A/N: Sorry for the short chapter. Haha, not like anyone's reading it, anyway. Ah, that's a bitter lie: thanks to lulunz, I really appreciated the feedback. This one's for you.
It was the morning after they'd "done the deed," and Harry had a howler on its merry way. When it started shouting, his cheeks flushed from embarrassment. What was more surprising, though, than the actual howler, was the fact that it was from Aunt Petunia. But how on earth could she have learned to use owls?
Harry Potter!
You scum! You rotten boy! I knew you were never any good, I just knew it, and it wasn't just because you came from that bonkers sister of mine. Harry Potter, this is the last straw! I've had it with you! I ought to have you hanged for this! And I will, trust me, if it's the last thing I do.

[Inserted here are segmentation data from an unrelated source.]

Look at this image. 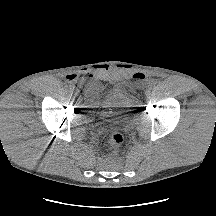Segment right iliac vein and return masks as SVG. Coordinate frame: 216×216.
Wrapping results in <instances>:
<instances>
[{"instance_id":"obj_1","label":"right iliac vein","mask_w":216,"mask_h":216,"mask_svg":"<svg viewBox=\"0 0 216 216\" xmlns=\"http://www.w3.org/2000/svg\"><path fill=\"white\" fill-rule=\"evenodd\" d=\"M72 94H77V89H74V91H72Z\"/></svg>"}]
</instances>
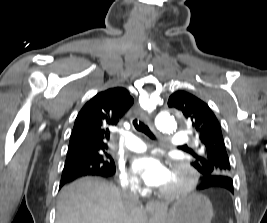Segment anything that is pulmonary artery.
Returning a JSON list of instances; mask_svg holds the SVG:
<instances>
[{
	"label": "pulmonary artery",
	"mask_w": 267,
	"mask_h": 223,
	"mask_svg": "<svg viewBox=\"0 0 267 223\" xmlns=\"http://www.w3.org/2000/svg\"><path fill=\"white\" fill-rule=\"evenodd\" d=\"M186 138L182 135H174L171 138V144L173 146H182L185 144ZM126 147L135 152H141L147 149V144L134 134H128L126 136Z\"/></svg>",
	"instance_id": "e3ab8cb5"
}]
</instances>
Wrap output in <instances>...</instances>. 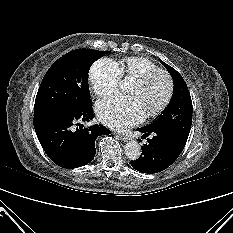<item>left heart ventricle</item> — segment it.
<instances>
[{"instance_id": "left-heart-ventricle-1", "label": "left heart ventricle", "mask_w": 233, "mask_h": 233, "mask_svg": "<svg viewBox=\"0 0 233 233\" xmlns=\"http://www.w3.org/2000/svg\"><path fill=\"white\" fill-rule=\"evenodd\" d=\"M167 81L164 76L156 75L145 85L132 83L129 93L141 101L146 112L159 106L167 94Z\"/></svg>"}]
</instances>
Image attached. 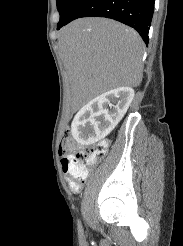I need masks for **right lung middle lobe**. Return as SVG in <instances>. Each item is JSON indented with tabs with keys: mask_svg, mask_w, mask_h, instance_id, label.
<instances>
[{
	"mask_svg": "<svg viewBox=\"0 0 183 246\" xmlns=\"http://www.w3.org/2000/svg\"><path fill=\"white\" fill-rule=\"evenodd\" d=\"M79 0H57V9L60 14V21L58 24L66 21L73 11L75 5Z\"/></svg>",
	"mask_w": 183,
	"mask_h": 246,
	"instance_id": "right-lung-middle-lobe-1",
	"label": "right lung middle lobe"
}]
</instances>
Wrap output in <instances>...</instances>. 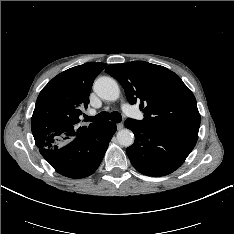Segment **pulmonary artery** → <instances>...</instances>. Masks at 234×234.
<instances>
[{
	"instance_id": "pulmonary-artery-1",
	"label": "pulmonary artery",
	"mask_w": 234,
	"mask_h": 234,
	"mask_svg": "<svg viewBox=\"0 0 234 234\" xmlns=\"http://www.w3.org/2000/svg\"><path fill=\"white\" fill-rule=\"evenodd\" d=\"M126 111H128V107L126 106V105H124V107H123ZM91 114H94V111H91L90 112Z\"/></svg>"
}]
</instances>
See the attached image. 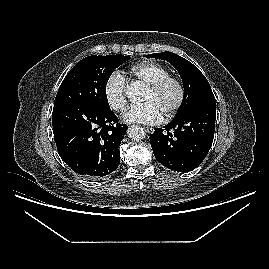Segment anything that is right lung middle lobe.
<instances>
[{
	"label": "right lung middle lobe",
	"instance_id": "1",
	"mask_svg": "<svg viewBox=\"0 0 269 269\" xmlns=\"http://www.w3.org/2000/svg\"><path fill=\"white\" fill-rule=\"evenodd\" d=\"M129 56H88L79 61L64 78L54 106L78 103L109 110L106 85L113 71Z\"/></svg>",
	"mask_w": 269,
	"mask_h": 269
}]
</instances>
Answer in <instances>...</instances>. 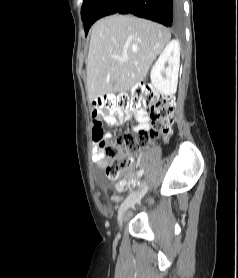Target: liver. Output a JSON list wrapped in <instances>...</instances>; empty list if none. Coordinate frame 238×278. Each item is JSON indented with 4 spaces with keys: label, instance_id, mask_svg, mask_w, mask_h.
<instances>
[{
    "label": "liver",
    "instance_id": "6515ba94",
    "mask_svg": "<svg viewBox=\"0 0 238 278\" xmlns=\"http://www.w3.org/2000/svg\"><path fill=\"white\" fill-rule=\"evenodd\" d=\"M170 39L164 26L131 15L98 20L91 30L86 61L89 101L129 91L143 81ZM124 56L128 60L123 61Z\"/></svg>",
    "mask_w": 238,
    "mask_h": 278
}]
</instances>
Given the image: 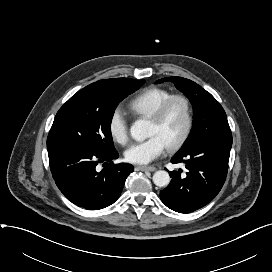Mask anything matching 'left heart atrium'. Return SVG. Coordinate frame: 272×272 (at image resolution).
<instances>
[{
	"mask_svg": "<svg viewBox=\"0 0 272 272\" xmlns=\"http://www.w3.org/2000/svg\"><path fill=\"white\" fill-rule=\"evenodd\" d=\"M167 147L159 135H151L145 141L131 145L125 151V159L133 164H148L161 156Z\"/></svg>",
	"mask_w": 272,
	"mask_h": 272,
	"instance_id": "1",
	"label": "left heart atrium"
}]
</instances>
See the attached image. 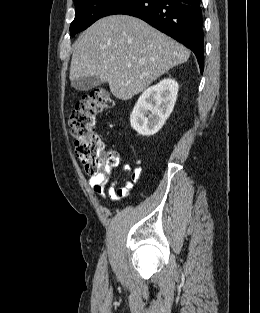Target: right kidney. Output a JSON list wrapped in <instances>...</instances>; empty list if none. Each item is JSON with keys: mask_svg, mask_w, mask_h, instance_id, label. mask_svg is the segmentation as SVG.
Instances as JSON below:
<instances>
[{"mask_svg": "<svg viewBox=\"0 0 260 313\" xmlns=\"http://www.w3.org/2000/svg\"><path fill=\"white\" fill-rule=\"evenodd\" d=\"M178 93V83L166 78L146 89L130 115L131 127L143 136L157 133L170 116Z\"/></svg>", "mask_w": 260, "mask_h": 313, "instance_id": "right-kidney-1", "label": "right kidney"}]
</instances>
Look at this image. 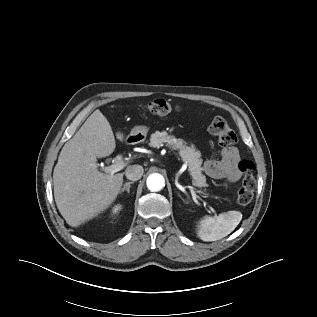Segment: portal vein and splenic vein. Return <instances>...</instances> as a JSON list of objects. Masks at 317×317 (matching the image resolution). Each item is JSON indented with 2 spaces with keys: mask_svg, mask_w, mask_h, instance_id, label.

Uh-oh. What had he done this time to anger the foul beast? He assumed he'd find out, and thus, kept reading.
You're probably wondering what on earth you did wrong. I'll admit, you were never the sharpest knife in the box. I never expected anything more from you. But your influence on my poor Dudley... I ... I ... I can barely bring myself to write it! Do you know what he's done? He's gone off and become a–a–a... a PORNOGRAPHY STAR! Evidently, he's taken a liking to... wizard-pig fetishes. This, Potter, is all your fault. I hold you accountable for every single movie-making second that my baby Dudley is waving his dick in front of the camera. If you do not rectify this... this travesty within the next two weeks, I am hereby removing you from Hogwarts. And then, you'll wish you were never born! (Which probably would have been all the much better!)
Adoringly yours,
Aunt Petunia
Dudley? A porn star? This was incredulous. For one, he'd always thought Dudley a virgin. Secondly, he'd always thought Dudley was never refined enough to experiment with bestiality. And thirdly, who'd want to see that fat boy's genitalia? Disgusting! He had to stop it–not for Petunia's sake (she'd probably done some professional "acting" herself, that whore), but for the sake of humanity. After all, nobody liked a lardarse. He didn't know what he'd do if one day, while flipping channels in search of wizard-pig porn, he'd come across Dudley's needle dick. Probably Avada Kedavra himself.
"Ron," he whispered, tentatively. "We've got to do something." Harry passed his best friend the howler, and after an hour and a half of reading, Ron turned a blank white and nodded his head.